After b was fixed, we moved on to find a value for the relative bundle support threshold z. This value determines if the bundle size is big enough for the consensus sequence to be accepted. If the number of sequences in the bundle divided by the number of all sequences in the PO-MSA graph is at least z, the consensus sequence is considered to have enough support. Our initial guess for this parameter was 0.4, but we also experimented with values 0.2, 0.3, 0.5, and 0.6. One thing that should be noted about this parameter is that its value determines what is the maximum number of consensus sequences we can produce from a single PO-MSA graph. For example, if one sequence has enough support when z = 0.6, then the next consensus sequence can have at most 1−0.6 = 0.4 support because the sequences of the first bundle are removed from the graph. We ran similar tests as before using the chosen strobemer parameters, b = 0.8, and initial guesses a, g, c = 3 to search for 47-mers and 97-mers.
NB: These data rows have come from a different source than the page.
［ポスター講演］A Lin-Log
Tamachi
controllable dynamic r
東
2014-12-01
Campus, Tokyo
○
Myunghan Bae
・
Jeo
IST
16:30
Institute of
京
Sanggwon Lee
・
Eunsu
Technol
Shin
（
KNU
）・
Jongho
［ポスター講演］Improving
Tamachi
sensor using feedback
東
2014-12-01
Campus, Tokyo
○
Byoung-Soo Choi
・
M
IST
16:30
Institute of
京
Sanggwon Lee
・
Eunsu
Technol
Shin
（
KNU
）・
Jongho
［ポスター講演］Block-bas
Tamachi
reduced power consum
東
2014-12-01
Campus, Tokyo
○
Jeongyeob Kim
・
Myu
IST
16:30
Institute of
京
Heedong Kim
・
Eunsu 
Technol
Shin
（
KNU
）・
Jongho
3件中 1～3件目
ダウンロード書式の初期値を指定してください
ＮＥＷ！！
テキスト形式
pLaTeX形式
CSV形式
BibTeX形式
The result of this experiment can be seen in Fig 7. Again, we saw very little difference between the tested values, which implied that most of the time a single graph produced at most one consensus sequence. Still, we chose to keep the guessed value z = 0.4, which allows one graph to produce two consensus sequences while requiring them to have a reasonably large supporting bundle.
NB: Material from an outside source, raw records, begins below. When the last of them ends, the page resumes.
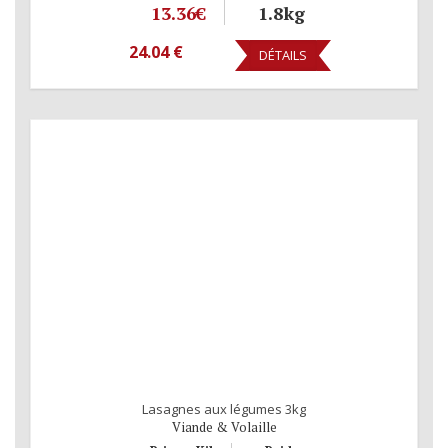
13.36€
1.8kg
24.04 €
DÉTAILS
Lasagnes aux légumes 3kg
Viande & Volaille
This experiment was used to evaluate the initial parameter guess z = 0.4 for the relative bundle support threshold. We performed this experiment on simulated 40x 6% error rate E. coli data. Note that the y-axis starts from 0.8.
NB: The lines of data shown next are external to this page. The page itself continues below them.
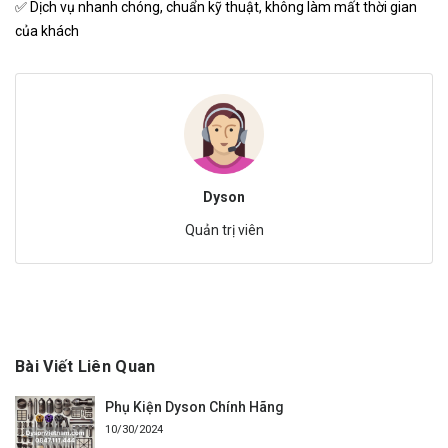
✅ Dịch vụ nhanh chóng, chuẩn kỹ thuật, không làm mất thời gian
của khách
Dyson
Quản trị viên
Bài Viết Liên Quan
Phụ Kiện Dyson Chính Hãng
10/30/2024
Finally, we were left to find what values to choose for parameters a, g, and c. We decided to group these parameters together because they are dependent on each other. For example, if c = 5, the characters in a consensus sequence are required to have support from five bundled sequences. If this is the case, it does not make sense to set parameter g to be less than five, because if the bundle size was allowed to be four, then no character in the consensus sequence would have enough support. Similarly, it would not make sense to set a to be less than five, because the number of strobemer occurrences determines how many sequences appear in the PO-MSA graph, which directly sets a maximum value for the bundle size. Because of these parameter dependencies, we decided to treat them as a single parameter when choosing their values.

As our initial guess, we had set all these parameters to be 3. Lower values could not bring better results, so we ran experiments where we set these parameters to be 3, 5, 7, 9, and 11 and used the other already decided parameter values to extract 47-mers and 97-mers. The results of these experiments can be seen in Fig 8. The higher values 7, 9, and 11 did not work well with the data set, so we had to decide between the smaller values. With a, g, c = 3 the recall was better than with a, g, c = 5, while the precision was lower. Looking at these results the best overall value for a, g, c would probably be 4 or 5. Thus, in the Results section, we decided to show experiment results with three different values 3, 4, and 5.

This experiment was used to evaluate the initial parameter guesses a, g, c = 3 for the minimum strobemer abundance a, absolute bundle support threshold g, and character support threshold c. We performed this experiment on simulated 40x 6% error rate E. coli data.